◆ ACTIONS TO TAKE:
(1) In the post about Yosifon's article on Moby Dick, what rate does Captain Bildad offer Queequeg after his harpooning demonstration?
(2) Summarize the post about Yosifon's Moby Dick article in two sentences.
(3) Proceed with the post about Yosifon's Moby Dick article from the point where it stops.

◆ PASSAGE:
==================================================

Corporate law ideas from literature

Corporate purpose, deriving meaning from work, and viewpoint diversity – some thoughts after reading Yosifon’s MOBY DICK AS CORPORATE CATASTROPHE

Professor David Yosifon’s new article, Moby Dick as Corporate Catastrophe, brings to life a number of corporate law issues – corporate purpose, agency costs, aligning incentives of agents (managers) with that of the owners, misbehaving corporate leaders, the role of general counsel, etc. I will discuss three of them here:

Corporate purpose

My favourite passage from the book is below. I like it because Yosifon provides us with a side of the corporate purpose debate that he is not an advocate of. I think we have something to learn about academic practice and about corporate law in this article.

Melville paints both sides of the corporate purpose debate, and while anyone can find confirmation of their priors in the text (as my preceding paragraphs well show), the honest reader is also confronted with complexity that must in the end leave them uncertain. Novelists do not have the policymaker’s responsibility to finally make legal decisions and settle designs with particularity, as must be done. But knowing the complexities in a beautiful way can make us humble about our policy choices and unsanctimonious towards our opponents. Just when you are sure that shareholder primacy has made a mess of everyone involved, this comes: Ishmael brings along his new best friend Queequeg, a Pacific-Islander tattooed from head to foot, to sign up with the Pequod too. Queequeg gives the managers a brief demonstration of his harpooning skill by striking a bulls-eye through a small tar-stain floating in the water off the side of the ship. Captain Bildad quickly offers him the “90th lay”, a far better rate than was given to Ishmael. The profit-motive is narrow, so narrow that it can sometimes sneak a path right through the worst demons of human nature. Queequeg is judged not by the inked icons on his skin, nor by racist presumptions about his character, but by the content of his harpooning skill. This anti-racist policy is dictated not from Bildad’s Bible, nor any conscious humanitarianism, but from the acid bath of the market. [Works of Richard Epstein and Thomas Sowell are referenced for this last claim]

Deriving meaning from work

Another passage in the article I like, speaks to the meaning we find in our work and how corporations fit into that idea:

But thinking it through, he comes to understand the inevitability of human connection:

I saw that this situation of mine was the precise situation of every mortal that breathes; only, in most cases, he, one way or other, has this [conjoined] connexion with a plurality of other mortals. If your banker breaks, you snap; if your apothecary by mistake sends you poison in your pills, you die. . . . [H]andle Queequeg’s monkey-rope heedfully as I would, sometimes he jerked it so, that I came very near sliding overboard. Nor could I possibly forget that, do what I would, I only had the management of one end of it.

==================================================

◆ EXTRACTED DATA:
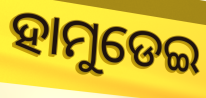
ହାମୁଡେଇ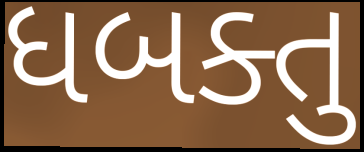
ધબક્તુ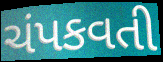
ચંપકવતીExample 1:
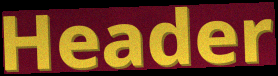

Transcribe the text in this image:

Header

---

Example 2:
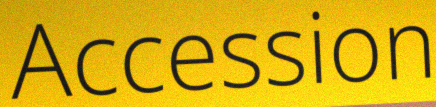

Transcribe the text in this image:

Accession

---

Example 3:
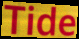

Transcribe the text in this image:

Tide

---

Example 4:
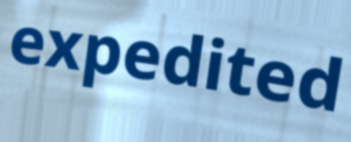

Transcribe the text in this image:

expedited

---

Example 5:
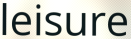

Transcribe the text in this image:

leisureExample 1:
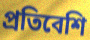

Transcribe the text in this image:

প্রতিবেশি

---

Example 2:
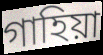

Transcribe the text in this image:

গাহিয়া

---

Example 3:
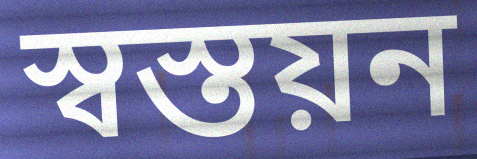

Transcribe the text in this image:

স্বস্তয়ন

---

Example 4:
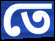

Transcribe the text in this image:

তে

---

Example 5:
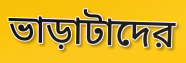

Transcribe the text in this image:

ভাড়াটাদেরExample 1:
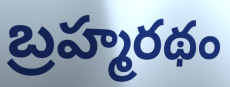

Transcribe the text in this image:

బ్రహ్మరథం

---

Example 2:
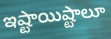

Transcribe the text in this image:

ఇష్టాయిష్టాలూ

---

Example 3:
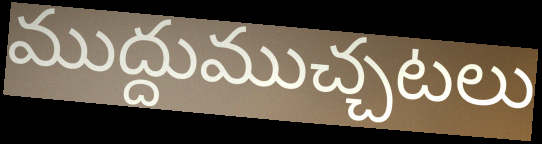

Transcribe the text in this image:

ముద్దుముచ్చటలు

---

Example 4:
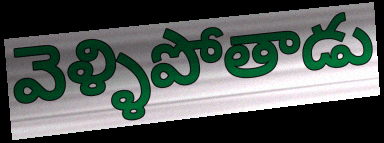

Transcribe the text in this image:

వెళ్ళిపోతాడు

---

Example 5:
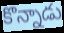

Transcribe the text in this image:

కొన్నాడు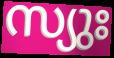
സ്യുഃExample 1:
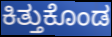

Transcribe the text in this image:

ಕಿತ್ತುಕೊಂಡ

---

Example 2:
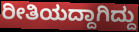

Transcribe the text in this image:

ರೀತಿಯದ್ದಾಗಿದ್ದು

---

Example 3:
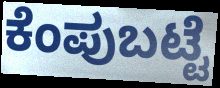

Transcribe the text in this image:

ಕೆಂಪುಬಟ್ಟೆ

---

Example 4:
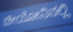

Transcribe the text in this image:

ಚೀಯೋನಿನಲ್ಲಿ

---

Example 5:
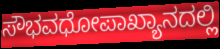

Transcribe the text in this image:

ಸೌಭವಧೋಪಾಖ್ಯಾನದಲ್ಲಿ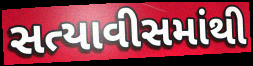
સત્યાવીસમાંથી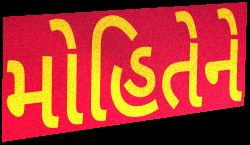
મોહિતેનેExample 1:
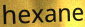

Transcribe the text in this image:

hexane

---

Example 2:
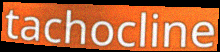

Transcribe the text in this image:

tachocline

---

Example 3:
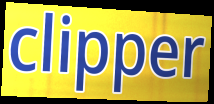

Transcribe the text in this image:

clipper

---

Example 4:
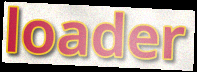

==================================================

◆ ANSWERS TO THE EXERCISES:
(1) Captain Bildad offers Queequeg the "90th lay," a far better rate than Ishmael was given.

(2) The post discusses Professor David Yosifon's article Moby Dick as Corporate Catastrophe, which brings out corporate law issues such as corporate purpose, agency costs, misbehaving corporate leaders and the role of general counsel. It quotes the article's view that Melville shows both sides of the corporate purpose debate, including a scene where the profit motive leads Captain Bildad to judge Queequeg by his harpooning skill rather than by racist presumptions, and then turns to a passage on the meaning people find in their work.

(3)
Ishmael’s recognition that he is inevitably involved with other people is catalyzed by his first conceiving of his situation as being like a joint-stock company. He builds from that idea to a mature, accepting understanding of the relatedness of all humankind.

Yosifon links this “what sentiment of being the idea of the corporation might provide to” Ishmael “to help him make a gratifying sense of himself, and his relationship to others”. I like this passage and the idea Yosifon draws from it because we all do derive some sense of being from where we work. It is what makes us take a job even if it pays a little less than another – we are looking for intangibles that might help us with that “sense of being”.

Diversity of views and perspectives

Last but not least, I want to highlight a passage that shows the value of people who can speak up against bad decisions:

It takes a special hubris for an executive to scheme as wildly as Ahab, but just common human frailty for a corporate lawyer like Starbuck to let him get away with it. Subordinate to a charismatic leader, who has the frothy allegiance of the crew, Starbuck is motivated to find reasons not to act against the tide sweeping over the ship. Being creative and intelligent, he is able to find those reasons. He sees that something is seriously wrong but decides that there is still plenty of time before he needs to act, if indeed he needs to act at all. Maybe the problem will work itself out. The harm may potentially be great, but maybe it is not very likely to occur after all.

Although this passage focuses on the general counsel, I would draw on this to think about corporate boards and executives as well. The idea here is probably closest to my research because I argue when I write about diversity that to really use the benefit of different perspectives and viewpoints available, we should be able to create a culture that allows dissenting views to be voiced.

I’d recommend Yosifon’s article on Moby Dick and corporate law with the same enthusiasm with which I recommended his previous paper, corporate law as an existential project.


Now to get to Scrooge from a Christmas carol, a conversation between Amy Willis and Sarah Skwire at OLL is interesting. I agree with Skwire when she says that it is not the business that’s at fault, rather the man that’s at fault. In any case, the entire conversation is fun. The conversation also discusses Dickens’ other book, The Chimes but I won’t say anything about that because I have not actually read The Chimes!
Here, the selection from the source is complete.